Bir defa sayılardaki uçurum: O zaman 147, şimdi 6000'e yakın. Üniversiteleri kapatıldığı için işsiz kalan akademisyenler ayrı. Ve tutuklanıp hâlâ içeride olanlar var.
27 Mayıs listesiyle Ali Fuat Başgil, Tarık Zafer Tunaya, İsmet Giritli gibi dünya görüşleri çok farklı isimlerin tasfiyesine, darbeden yana tavır almış olan İÜ Rektörü Sıddık Sami Onar bile tepki göstermişti.

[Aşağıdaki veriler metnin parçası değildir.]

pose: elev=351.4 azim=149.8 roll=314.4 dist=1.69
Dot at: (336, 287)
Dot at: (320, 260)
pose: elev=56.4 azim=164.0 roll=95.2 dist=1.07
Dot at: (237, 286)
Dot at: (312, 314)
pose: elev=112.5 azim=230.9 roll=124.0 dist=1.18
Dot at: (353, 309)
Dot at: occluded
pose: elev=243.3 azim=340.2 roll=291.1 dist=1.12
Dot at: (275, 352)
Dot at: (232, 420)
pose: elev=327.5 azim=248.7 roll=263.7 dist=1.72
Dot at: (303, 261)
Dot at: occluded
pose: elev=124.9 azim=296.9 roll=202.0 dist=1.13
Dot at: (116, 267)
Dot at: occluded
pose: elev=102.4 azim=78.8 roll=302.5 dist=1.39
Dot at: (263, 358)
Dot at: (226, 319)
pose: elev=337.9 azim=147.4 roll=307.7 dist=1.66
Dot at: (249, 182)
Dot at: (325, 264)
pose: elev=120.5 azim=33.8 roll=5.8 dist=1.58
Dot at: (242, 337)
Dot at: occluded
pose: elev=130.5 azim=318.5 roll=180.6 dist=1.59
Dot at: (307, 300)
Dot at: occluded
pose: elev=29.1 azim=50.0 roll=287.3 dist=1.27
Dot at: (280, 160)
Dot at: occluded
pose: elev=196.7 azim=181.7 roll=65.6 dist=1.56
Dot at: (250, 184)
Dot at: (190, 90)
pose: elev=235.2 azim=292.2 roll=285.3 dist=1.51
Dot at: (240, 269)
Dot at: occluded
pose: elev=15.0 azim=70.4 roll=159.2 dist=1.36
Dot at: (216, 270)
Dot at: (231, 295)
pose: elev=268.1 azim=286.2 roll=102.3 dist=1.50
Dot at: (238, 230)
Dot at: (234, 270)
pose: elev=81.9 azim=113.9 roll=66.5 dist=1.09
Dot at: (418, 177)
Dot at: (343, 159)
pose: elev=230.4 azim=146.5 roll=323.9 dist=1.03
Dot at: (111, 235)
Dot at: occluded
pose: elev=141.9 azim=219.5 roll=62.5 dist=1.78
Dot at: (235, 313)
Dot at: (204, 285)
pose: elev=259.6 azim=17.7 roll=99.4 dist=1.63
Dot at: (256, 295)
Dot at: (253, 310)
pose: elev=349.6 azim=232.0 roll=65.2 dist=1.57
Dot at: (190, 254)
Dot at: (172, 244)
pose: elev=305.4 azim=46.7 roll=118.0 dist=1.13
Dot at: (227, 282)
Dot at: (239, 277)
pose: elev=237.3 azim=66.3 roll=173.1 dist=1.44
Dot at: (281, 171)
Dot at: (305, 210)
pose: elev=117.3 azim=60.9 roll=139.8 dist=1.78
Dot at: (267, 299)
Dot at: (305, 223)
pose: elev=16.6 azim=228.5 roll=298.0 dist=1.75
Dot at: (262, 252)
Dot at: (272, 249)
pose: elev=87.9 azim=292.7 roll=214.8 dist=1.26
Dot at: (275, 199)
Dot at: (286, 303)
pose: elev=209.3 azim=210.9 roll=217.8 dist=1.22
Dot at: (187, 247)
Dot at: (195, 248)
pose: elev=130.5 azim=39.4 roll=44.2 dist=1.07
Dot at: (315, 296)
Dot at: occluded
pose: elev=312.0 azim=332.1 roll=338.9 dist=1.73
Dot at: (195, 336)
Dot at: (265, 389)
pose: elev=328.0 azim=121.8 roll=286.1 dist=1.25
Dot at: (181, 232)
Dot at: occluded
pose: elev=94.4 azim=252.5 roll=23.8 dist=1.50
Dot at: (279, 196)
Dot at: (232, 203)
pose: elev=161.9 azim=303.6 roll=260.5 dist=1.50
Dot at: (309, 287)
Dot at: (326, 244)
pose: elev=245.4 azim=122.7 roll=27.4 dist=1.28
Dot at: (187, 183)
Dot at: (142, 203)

Şimdi derin bir sessizlik ve tepkisizlik var. Daha acısı ise tasfiye listelerinin muhbir üniversite mensuplarınca hazırlanması.
27 Mayıs'ta ihraç edilenlerin özlük haklarına dokunulmamıştı. 20 Temmuz tasfiyelerinde maaşlar, sağlık hizmetlerinden yararlanma ve emeklilik hakları, ikramiyeler ve pasaportlar... tamamı gasp edildi.
Bu yüzden, anayasa hukukçusu Prof. Dr. İbrahim Kaboğlu gibi KHK'zedeler, yurtdışı üniversitelerden davet aldıkları halde pasaportları olmadığı için gidemezken, Fatma Bostan Ünsal gibi isimler aynı sebeple hac farizasını dahi yerine getiremediler.
İslâm Bilim tarihçisi Prof. Dr. Fuat Sezgin de 27 Mayıs'ın tasfiye listesinde yer alan isimlerden biriydi.
Eğer 20 Temmuz anaforuna yakalanmış olsaydı, Fuat Hoca Almanya'ya gidemeyecek; dünya çapında ses getiren muazzam çalışmalarını gerçekleştiremeyecekti.